== Provided entries

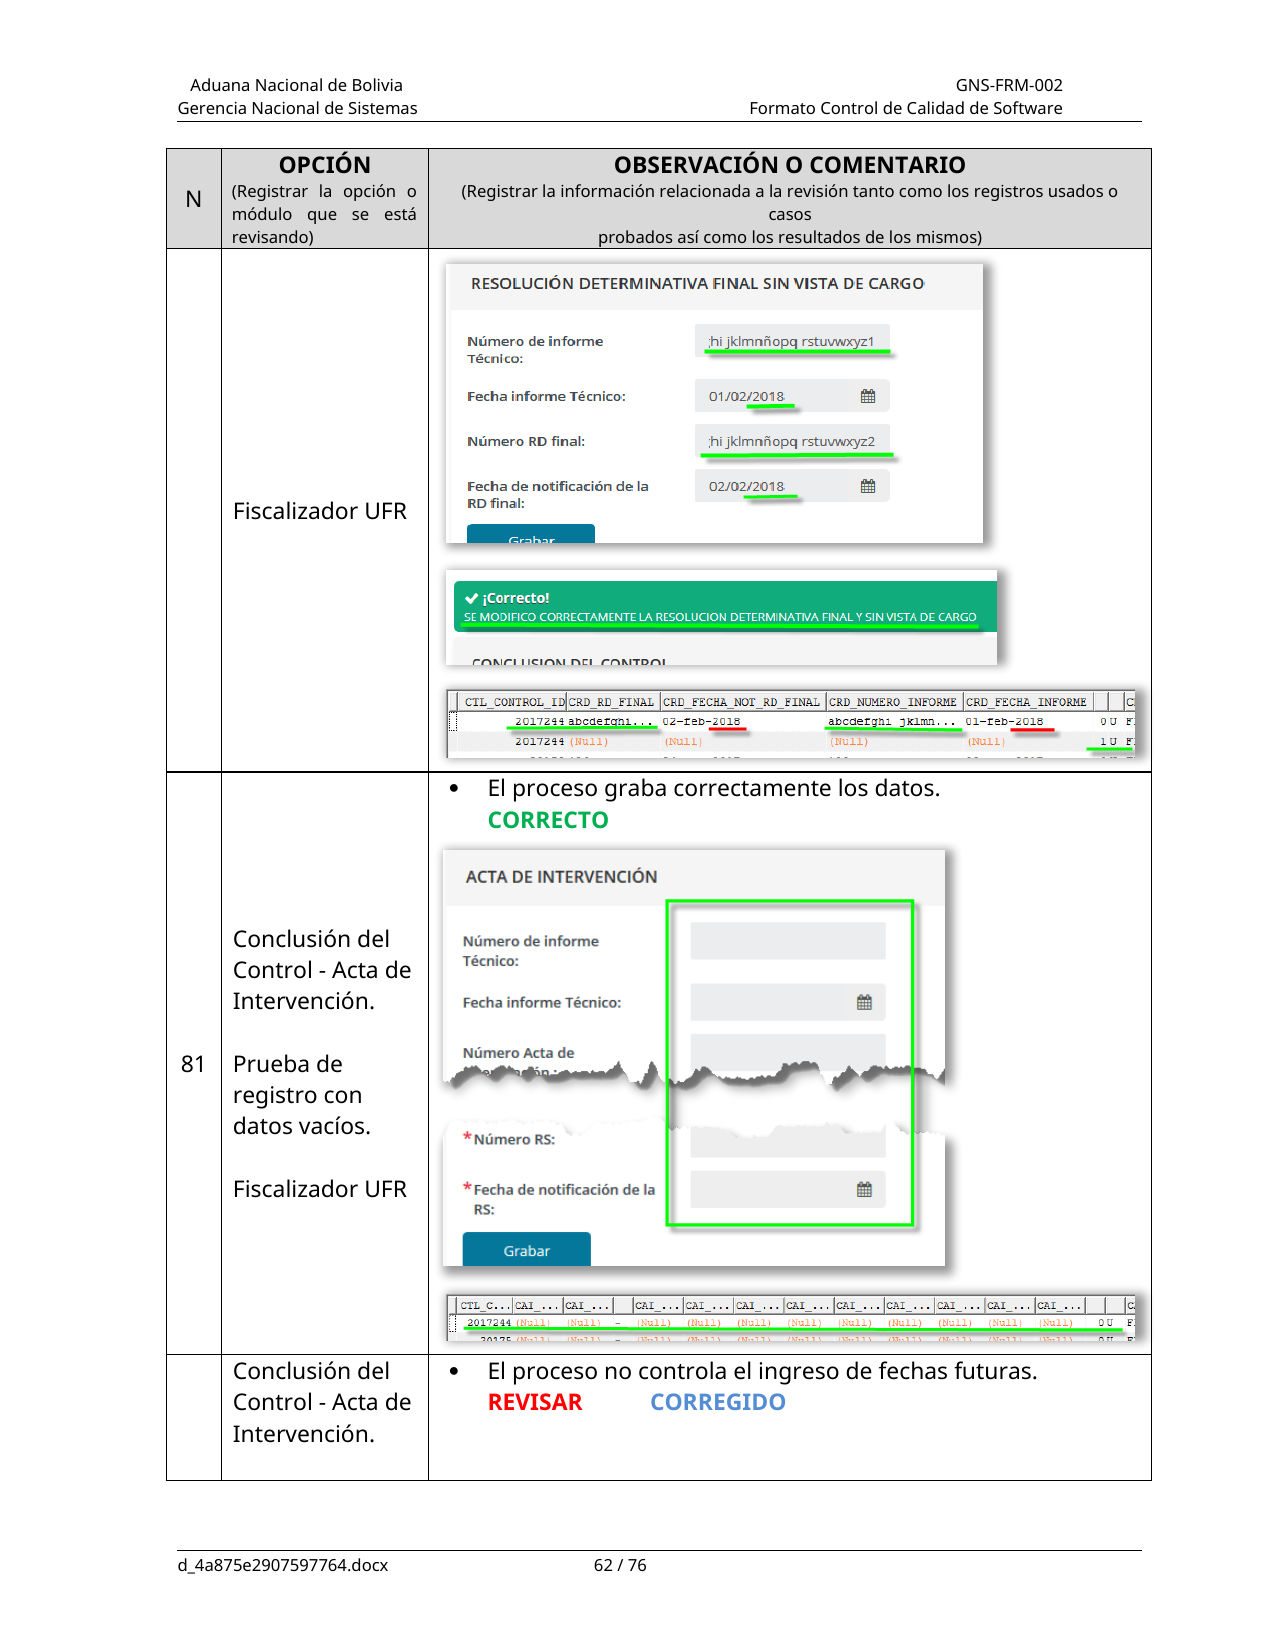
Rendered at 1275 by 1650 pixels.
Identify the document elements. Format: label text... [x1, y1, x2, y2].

picture [446, 264, 983, 543]
picture [443, 850, 945, 1266]
picture [526, 1246, 531, 1256]
table_cell El proceso no controla el ingreso de fechas futuras. REVISAR CORREGIDO [429, 249, 1151, 771]
table_header OBSERVACIÓN O COMENTARIO (Registrar la información relacionada a la revisión tanto como los registros usados o casos probados así como los resultados de los mismos) [429, 149, 1151, 248]
table_header N [167, 149, 221, 248]
table_cell [167, 773, 221, 1354]
table_cell [167, 1355, 221, 1480]
table_cell El proceso no controla el ingreso de fechas futuras. REVISAR CORREGIDO [429, 1355, 1151, 1480]
picture [446, 1294, 1135, 1341]
table_header OPCIÓN (Registrar la opción o módulo que se está revisando) [222, 149, 428, 248]
table_cell Conclusión del Control - Resolución Determinativa. Prueba de registro con datos de longitud máxima y fechas futuras. Fiscalizador UFR [222, 249, 428, 771]
table_cell Conclusión del Control - Acta de Intervención. Prueba de registro con datos de longitud máxima y fechas futuras. Fiscalizador UFR [222, 1355, 428, 1480]
picture [446, 570, 997, 665]
picture [512, 1249, 518, 1256]
table_cell El proceso graba correctamente los datos. CORRECTO [429, 773, 1151, 1354]
picture [446, 689, 1135, 758]
table_cell Conclusión del Control - Acta de Intervención. Prueba de registro con datos vacíos. Fiscalizador UFR [222, 773, 428, 1354]
table_cell [167, 249, 221, 771]
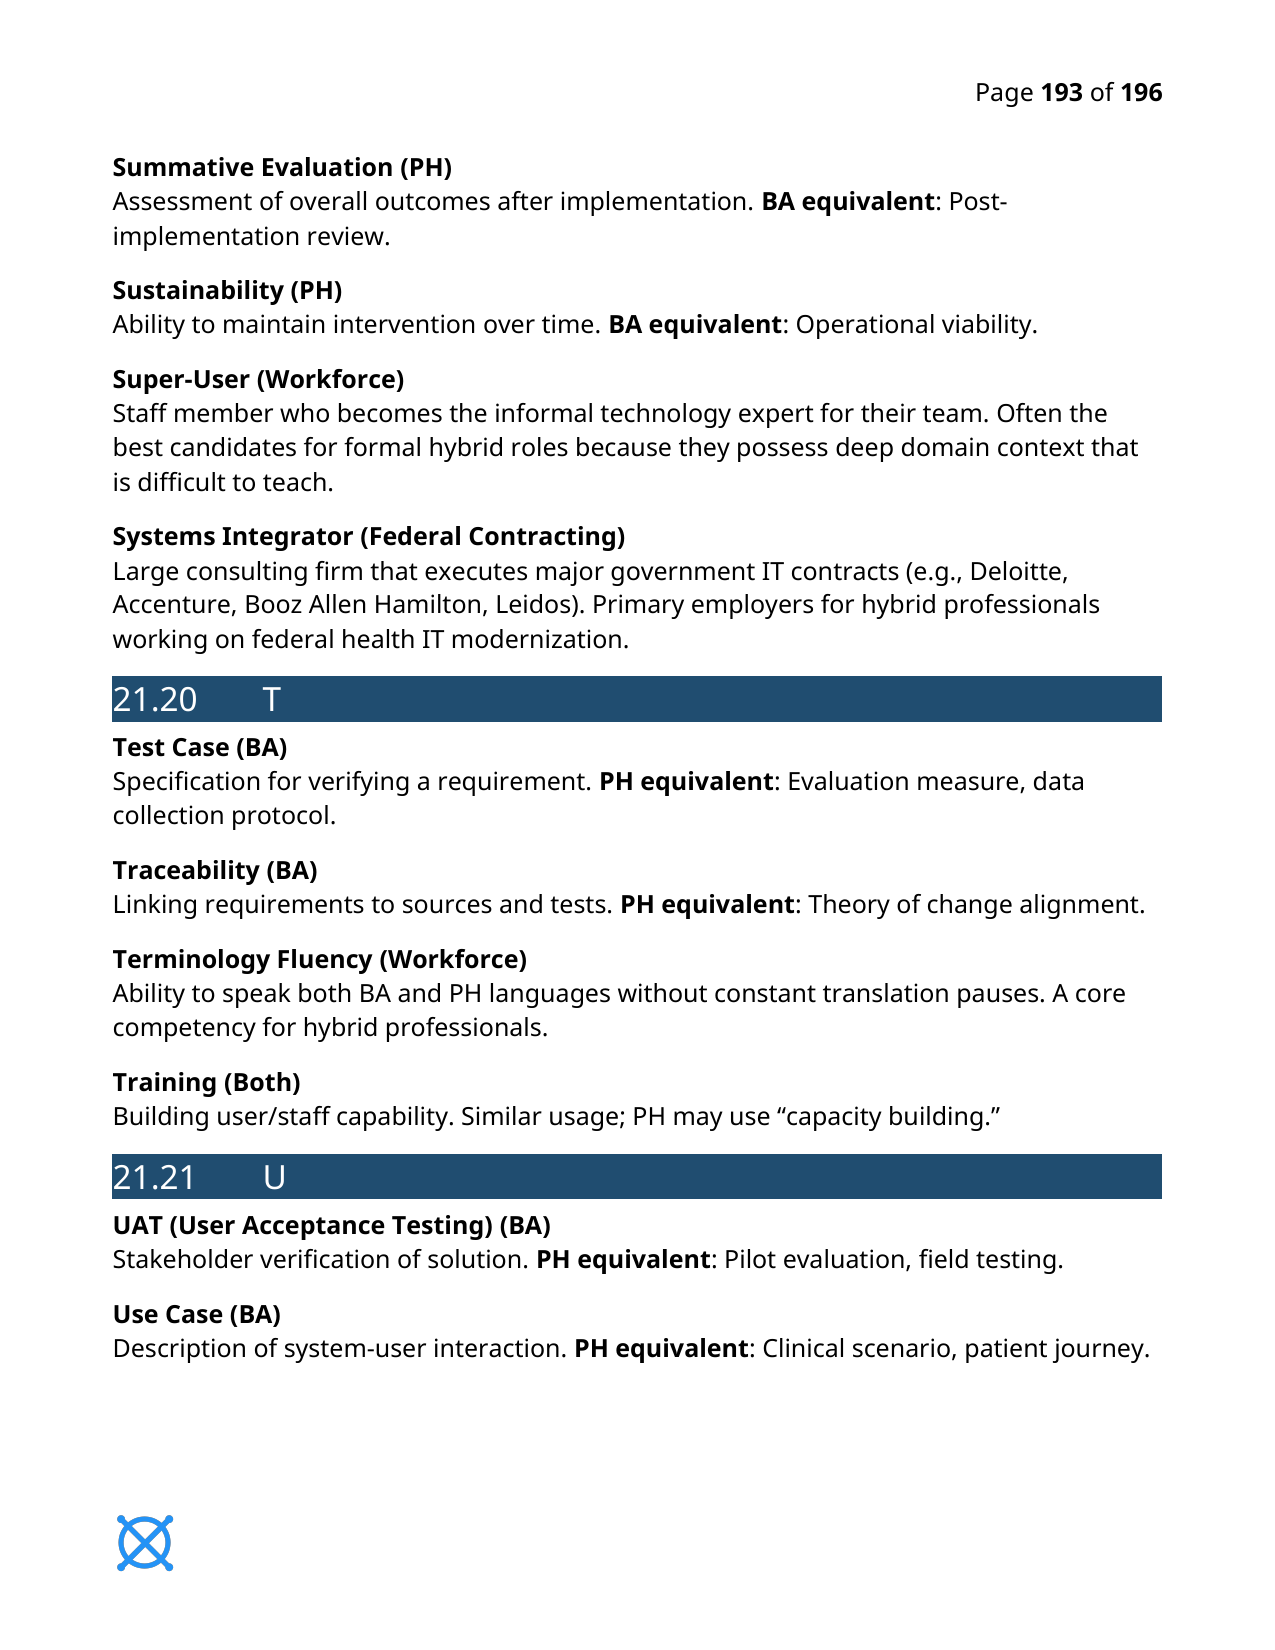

====

## How to complete this task
When copying the records above, please match them exactly but leave out all pictures.

## Answer for this exercise
Rendered at 1275 by 1650 pixels.
Identify the document elements. Format: label text... [x1, y1, x2, y2].

picture [446, 264, 983, 543]
picture [443, 850, 945, 1266]
picture [526, 1246, 531, 1256]
table_cell El proceso no controla el ingreso de fechas futuras. REVISAR CORREGIDO [429, 249, 1151, 771]
table_header OBSERVACIÓN O COMENTARIO (Registrar la información relacionada a la revisión tanto como los registros usados o casos probados así como los resultados de los mismos) [429, 149, 1151, 248]
table_header N [167, 149, 221, 248]
table_cell [167, 773, 221, 1354]
table_cell [167, 1355, 221, 1480]
table_cell El proceso no controla el ingreso de fechas futuras. REVISAR CORREGIDO [429, 1355, 1151, 1480]
picture [446, 1294, 1135, 1341]
table_header OPCIÓN (Registrar la opción o módulo que se está revisando) [222, 149, 428, 248]
table_cell Conclusión del Control - Resolución Determinativa. Prueba de registro con datos de longitud máxima y fechas futuras. Fiscalizador UFR [222, 249, 428, 771]
table_cell Conclusión del Control - Acta de Intervención. Prueba de registro con datos de longitud máxima y fechas futuras. Fiscalizador UFR [222, 1355, 428, 1480]
picture [446, 570, 997, 665]
picture [512, 1249, 518, 1256]
table_cell El proceso graba correctamente los datos. CORRECTO [429, 773, 1151, 1354]
picture [446, 689, 1135, 758]
table_cell Conclusión del Control - Acta de Intervención. Prueba de registro con datos vacíos. Fiscalizador UFR [222, 773, 428, 1354]
table_cell [167, 249, 221, 771]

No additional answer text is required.